Across from Parsons sat his son, another Charles, who held the post of Vice-President of the road of which his father was President. Together they smoked cigarettes, incessantly. It was not usual for elderly men in those days to smoke cigarettes and because the elder Parsons did it in his office, Mr. Vanderbilt distrusted him all the more.
And yet, there were about Parsons certain distinct qualities of charm and interest. A State of Maine man—he came from Kennebunkport—he was a born horse-trader, as his operations in the Rome, Watertown & Ogdensburgh steadily showed. He was not a man to pay for that which he might possibly get for nothing. On one memorable occasion he came to the office of William Buchanan, the veteran Motive Power Superintendent of the New York Central, who designed and built the famous No. 999, in order to get some free advice on locomotive equipment. The Rome road then had a rather fair supply of antiquated motive-power—it still was using some of the converted wood-burners of its earliest days—and Parsons wanted to buy, second-hand, some of the older engines of the N. Y. C. & H. R. He argued that his bridges would not permit the purchase of heavy modern locomotives.

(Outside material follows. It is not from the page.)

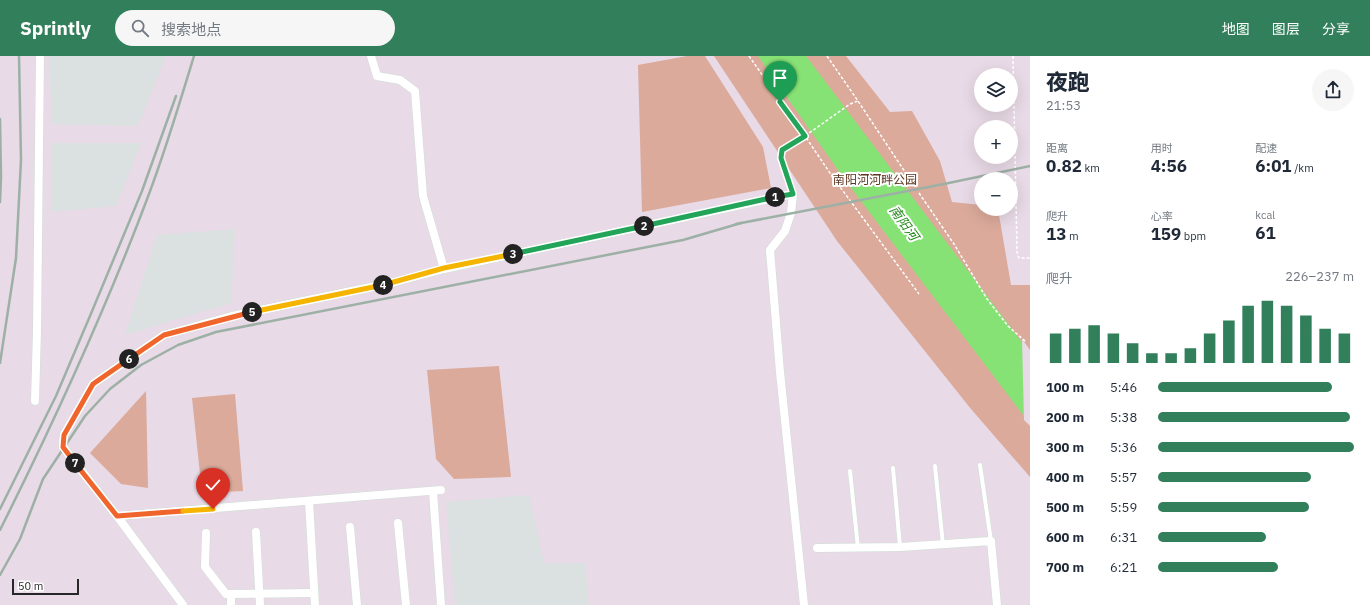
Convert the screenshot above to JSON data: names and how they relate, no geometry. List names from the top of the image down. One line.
{"water":["南阳河"],"parks":["南阳河河畔公园"],"scale_bar":"50 m","page":{"header":"Sprintly","search":"搜索地点","nav":["地图","图层","分享"],"heading":["夜跑","21:53"],"map_buttons":["+","−"],"stats":[["距离","0.82 km"],["用时","4:56"],["配速","6:01 /km"],["爬升","13 m"],["心率","159 bpm"],["kcal","61"]],"pins":["1","2","3","4","5","6","7"],"chart":["爬升","226–237 m"],"list":[{"name":"100 m","note":"5:46"},{"name":"200 m","note":"5:38"},{"name":"300 m","note":"5:36"},{"name":"400 m","note":"5:57"},{"name":"500 m","note":"5:59"},{"name":"600 m","note":"6:31"},{"name":"700 m","note":"6:21"}],"scale":"50 m"}}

But the Central folk argued back that they had scrapped all their light engines, save those that they still needed for certain local and branch-line services. In the long run they drew up plans for locomotives suited to the special necessities of the Rome road and presented Parsons with them. From that time on he came frequently to consult the technical authorities in the Grand Central Depot.
“I have a first-class staff working for me and I don’t have to pay it a blessed cent,” he would chuckle as he went out of its doors.

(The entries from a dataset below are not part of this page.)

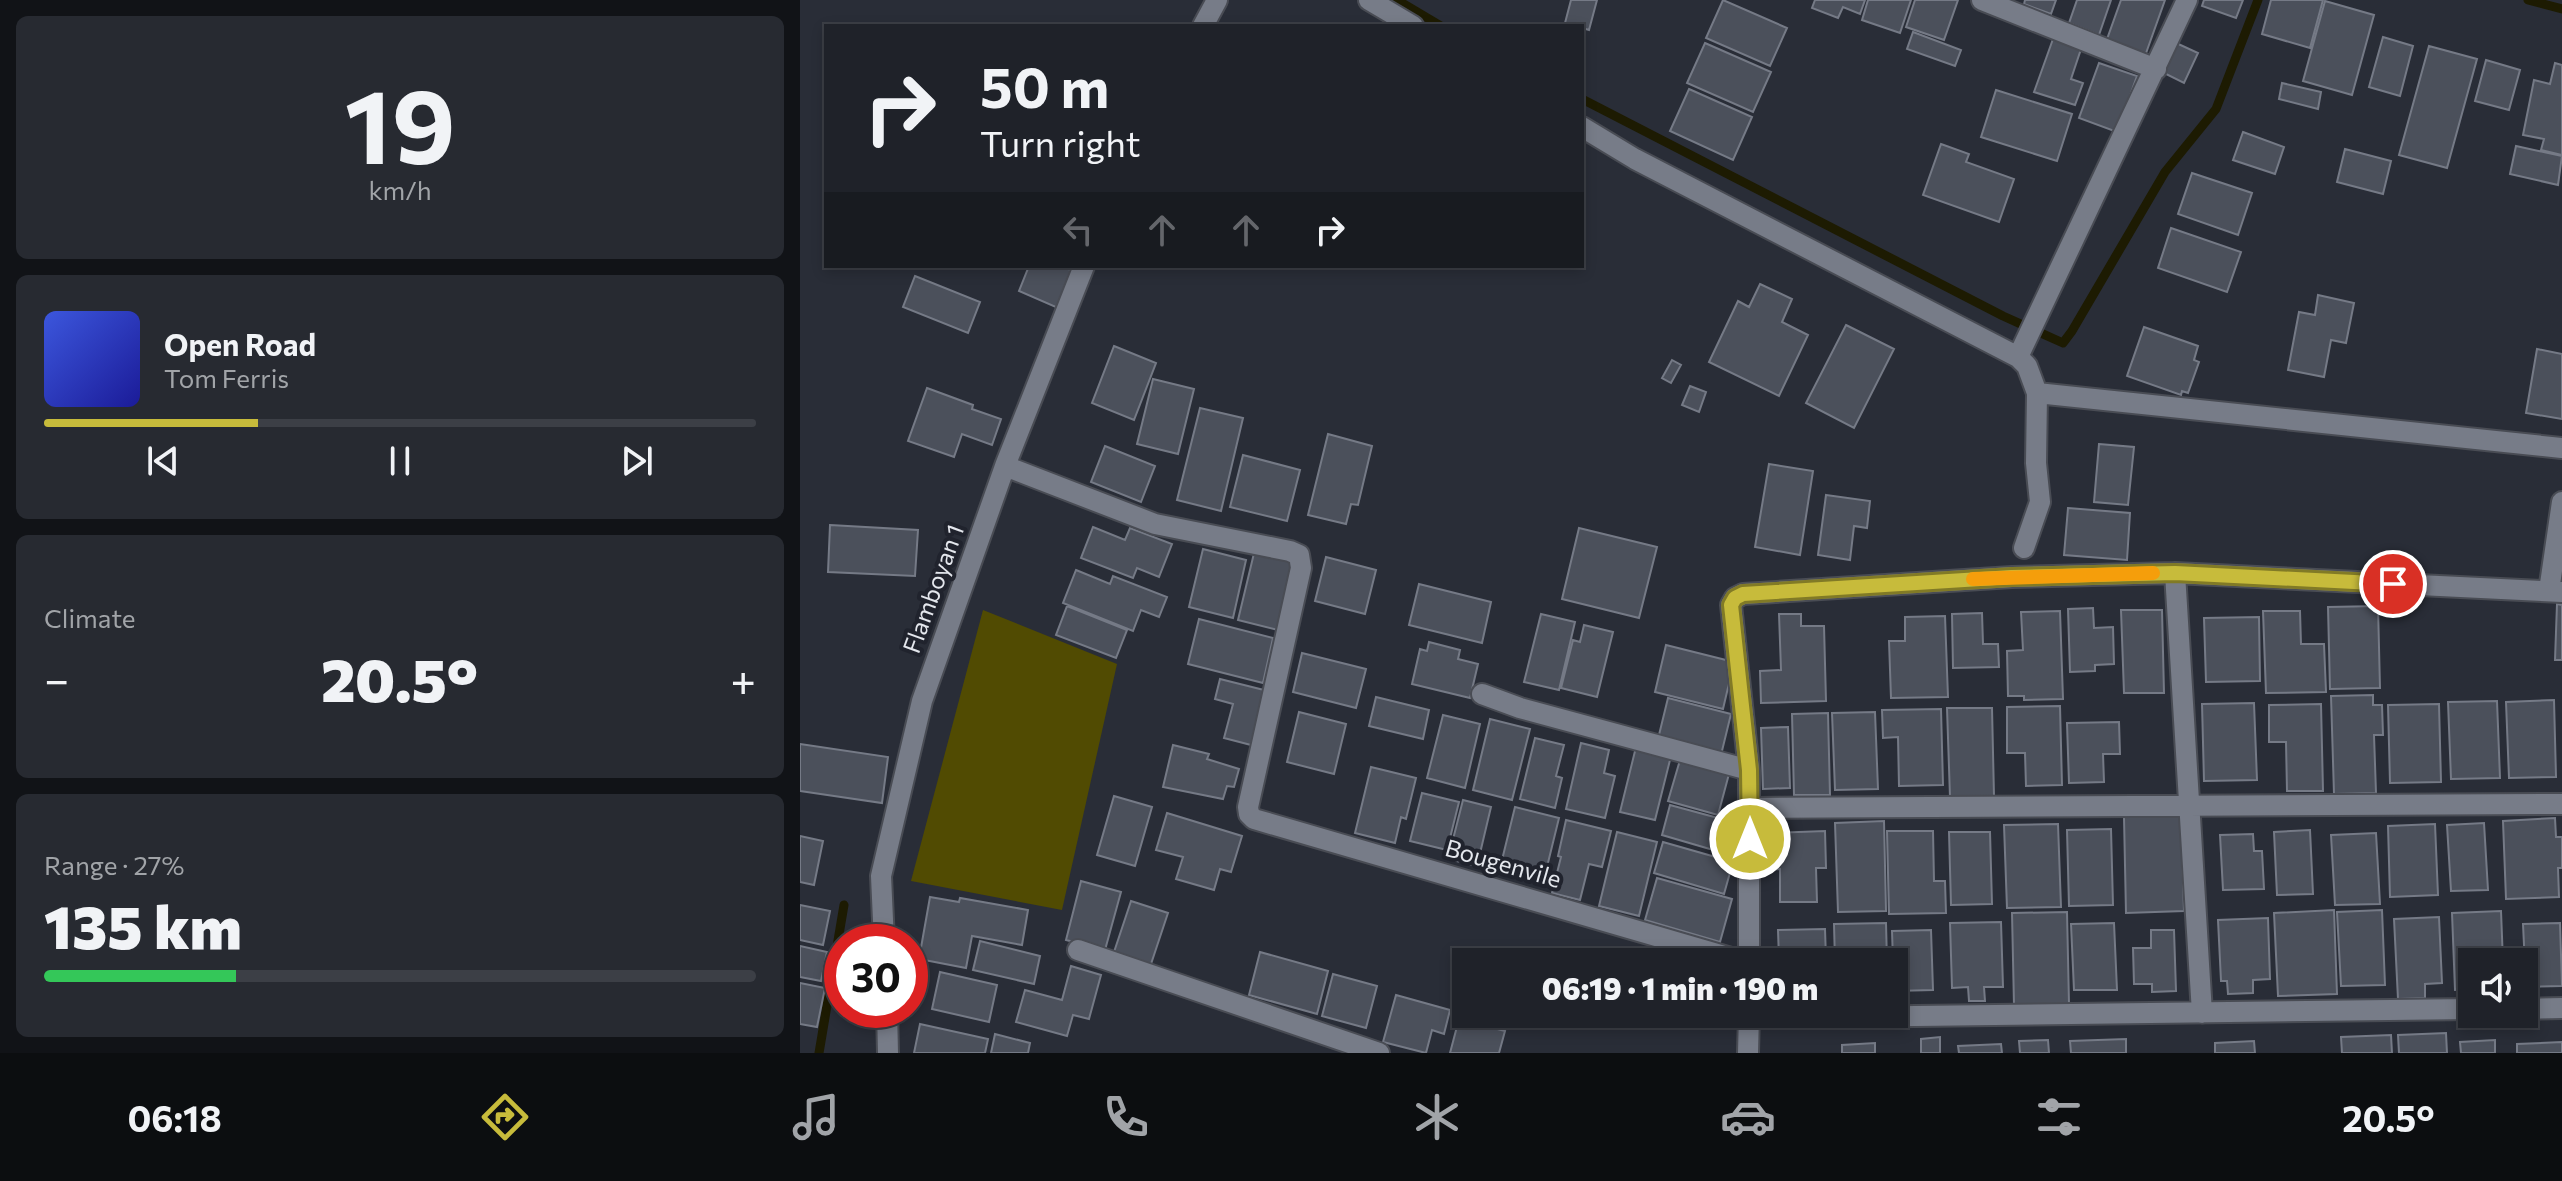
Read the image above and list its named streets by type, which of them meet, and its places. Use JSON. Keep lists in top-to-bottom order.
{
  "streets": {
    "street": ["Flamboyan 1", "Bougenvile"]
  },
  "crossings": [
    ["Flamboyan 1", "Bougenvile"]
  ],
  "page": {
    "tile": [
      ["19", "km/h"],
      "Climate",
      ["Range · 27%", "135 km"]
    ],
    "turn": ["50 m", "Turn right"],
    "song": ["Open Road", "Tom Ferris"],
    "heat": ["−", "20.5°", "+"],
    "limit": "30",
    "trip": "06:19 · 1 min · 190 m",
    "tabs": ["06:18", "20.5°"]
  }
}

The funny part of it all being that the Vanderbilts apparently were perfectly willing that he should make such use of their staff.
Here was Charles Parsons steadily proposing the most disagreeable things to the Vanderbilts. The Lehigh Valley which, like the Lackawanna of a decade before, had begun to tire of the Erie as a sole entrance into the Buffalo gateway, and was building its own line into that important city, was making eyes at the Rome, Watertown & Ogdensburgh. Parsons, still smoking his cigarettes, made eyes back at the Lehigh Valley and its owners, the enormously wealthy Packer family of South Bethlehem, Pennsylvania. Together they slipped into an alliance. For ten years Charles Parsons had coveted an entrance of his own into Buffalo. The Packers wanted to get from Buffalo into the traffic hub of Suspension Bridge. On a competitive basis, neither the existing lines of the New York Central nor of the Erie between those two places were open to them.